### Problems to work on
[1] The passage on fluid requirements in children with adrenocortical disease names several high-energy-consuming organs. List each one.
[2] According to the passage on pediatric adrenocortical disease, how much water is needed for each kilocalorie of energy expenditure?
[3] Continue the passage on pediatric adrenocortical disease and fluid requirements from where it stops.

### Extract

GENERAL PRINCIPLES
Alo-ng with the well-known perturbations of fluid, electrolyte, and glucose homeostasis, adrenocortical diseases that occur in children also cause disturbed growth. The proper management of children with these disorders requires careful documentation of height and weight at regular intervals.
Physicians who are relatively unfamiliar with pediatric patients may assume that the fluid and electrolyte requirements of infants and children are similar to those of adults. Actually, infants are hypermetabolic, as compared to adults, because of the relatively large size of their high-energy-consuming organs (i.e., the brain, heart, liver, and kidneys) as compared to their somatic size. Water requirements change in proportion to caloric requirements. One milliliter of water is required for each kilocalorie of energy expenditure. Water and calorie requirements are approximately constant throughout life relative to surface area (1500 kcal/m2 per day). Surface area can be calculated as the square root of (cm × kg/3600).

### Extracted information
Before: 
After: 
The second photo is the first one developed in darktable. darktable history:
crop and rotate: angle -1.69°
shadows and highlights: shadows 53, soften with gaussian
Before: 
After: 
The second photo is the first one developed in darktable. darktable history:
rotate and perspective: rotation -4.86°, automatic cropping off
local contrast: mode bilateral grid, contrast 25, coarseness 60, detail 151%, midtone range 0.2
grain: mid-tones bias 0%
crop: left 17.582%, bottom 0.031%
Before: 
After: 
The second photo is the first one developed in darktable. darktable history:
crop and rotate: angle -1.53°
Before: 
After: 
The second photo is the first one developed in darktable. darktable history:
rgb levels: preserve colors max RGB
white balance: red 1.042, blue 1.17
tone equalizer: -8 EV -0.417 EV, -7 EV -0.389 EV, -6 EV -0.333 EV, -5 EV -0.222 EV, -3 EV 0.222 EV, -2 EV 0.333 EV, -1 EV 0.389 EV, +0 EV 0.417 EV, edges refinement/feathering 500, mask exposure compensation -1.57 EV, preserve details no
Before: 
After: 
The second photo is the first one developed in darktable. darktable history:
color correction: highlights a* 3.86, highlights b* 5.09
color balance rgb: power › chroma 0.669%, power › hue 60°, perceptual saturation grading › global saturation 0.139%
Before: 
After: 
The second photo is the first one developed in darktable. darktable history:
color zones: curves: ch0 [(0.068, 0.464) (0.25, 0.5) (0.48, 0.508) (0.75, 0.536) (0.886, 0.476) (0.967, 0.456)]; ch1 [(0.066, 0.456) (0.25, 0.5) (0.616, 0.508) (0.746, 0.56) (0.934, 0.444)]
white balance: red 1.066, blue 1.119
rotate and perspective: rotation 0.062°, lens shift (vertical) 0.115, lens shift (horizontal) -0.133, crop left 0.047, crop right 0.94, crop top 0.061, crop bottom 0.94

### Numbered responses
[1] The brain, heart, liver, and kidneys.

[2] One milliliter of water.

[3]
Normal daily sodium and potassium maintenance requirements are ˜2 mEq/dL and 1 mEq/dL water, respectively. When calculating electrolyte replacement, it must be remembered that the exchangeable fluid compartment is relatively larger in children than in adults, ranging from 60% of body weight in small children to 40% in adults. Because of the rapid rate of turnover of children’s body fluids, the electrolyte concentrations of parenteral fluids should be distributed evenly throughout the day to prevent shifts in the tonicity of body fluids.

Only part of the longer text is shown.